アルビス国上層部は、この露骨な態度に嫌悪感を抱いたものの、それを表情には出さず、援軍を受け入れてリヴォル帝国帝都へと進んでいった。
スカルオーネの戦いにおいて
イズ、
ガミランをはじめとする多くの将軍と兵士を失ったリヴォル帝国だが、もう一つの主力部隊、
アスタル、
ベルンハルト達は、はるか海の彼方
アディス国の首都を包囲したまま、追い詰められて牙を剥いたアディス国軍必死の抵抗によって釘付けにされたいた。
本国の危機を知り、急ぎ帰還したい彼らだが、包囲を解けば敵の猛追撃を受ける、憎悪が渦巻きすぎ既に停戦の使者すら斬られるという、動きたくても動けない膠着状態を迎え、ついに損害を無視した力攻めを決意する。
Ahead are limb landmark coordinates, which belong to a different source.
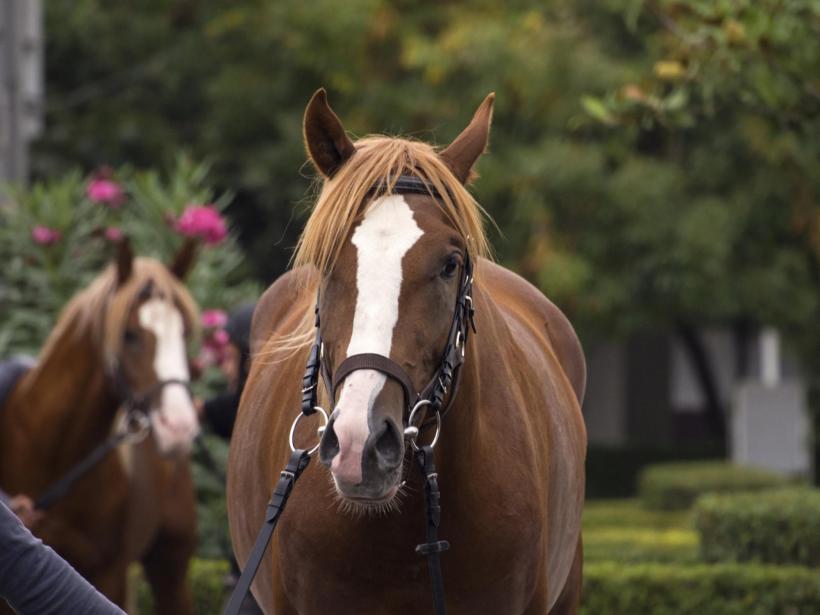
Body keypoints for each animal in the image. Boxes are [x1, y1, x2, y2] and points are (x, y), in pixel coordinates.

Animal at [0, 242, 203, 615]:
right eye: (129, 334)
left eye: (184, 333)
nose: (179, 426)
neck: (56, 457)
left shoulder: (109, 573)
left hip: (171, 567)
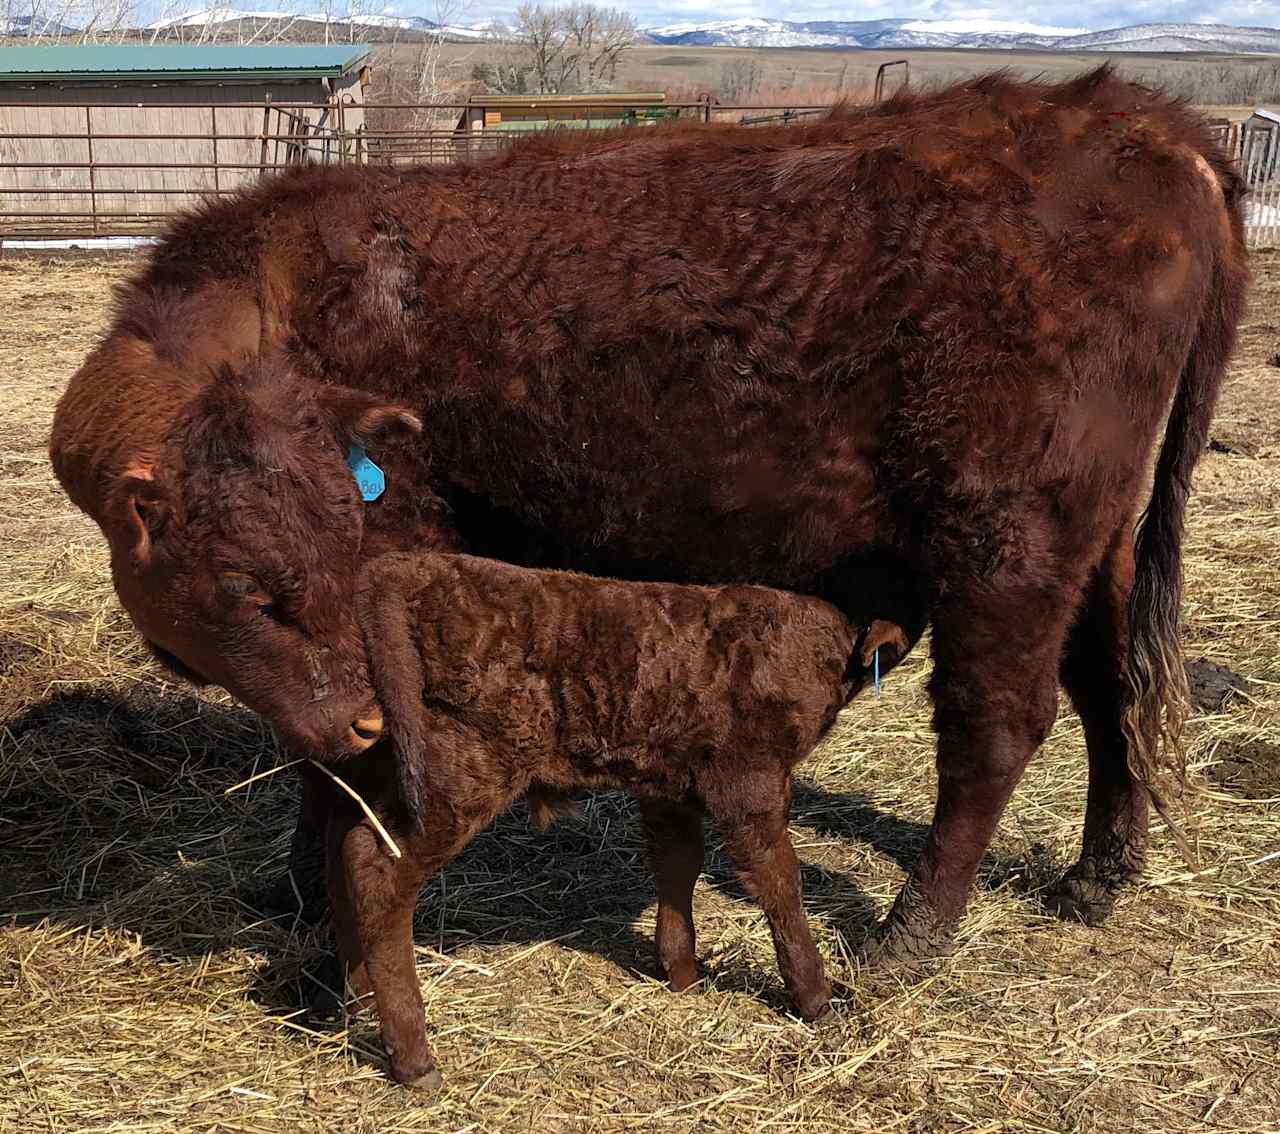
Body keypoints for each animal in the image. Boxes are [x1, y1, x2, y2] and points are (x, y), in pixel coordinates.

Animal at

(
アディスの戦い)
リオネティアの戦いにより、アディスの様な小国は放置してよいと決断したリヴォル帝国、その決断が、ここにきて彼らに強烈な復讐をしてきたのだ。
三魔王として君臨した
シャラダン、そして、彼が帝位についてから、ついこの前まで敗北というものを知らなかった大帝国
リヴォル帝国。
その帝都を完全包囲した
アルビス国軍に対して、シャラダンの陣営はあまりにも寂しかった。
シャラダンは、攻勢においては強さを誇ったが、支配下とした領土に対してのさして興味を示さず、「領土の空洞化」が進んでいた。膨らみ続けた風船に、同時に数本の針を突き刺され、一瞬にして崩壊したリヴォル帝国。
その針こそが、
ドラグゥーン作戦であったといえる。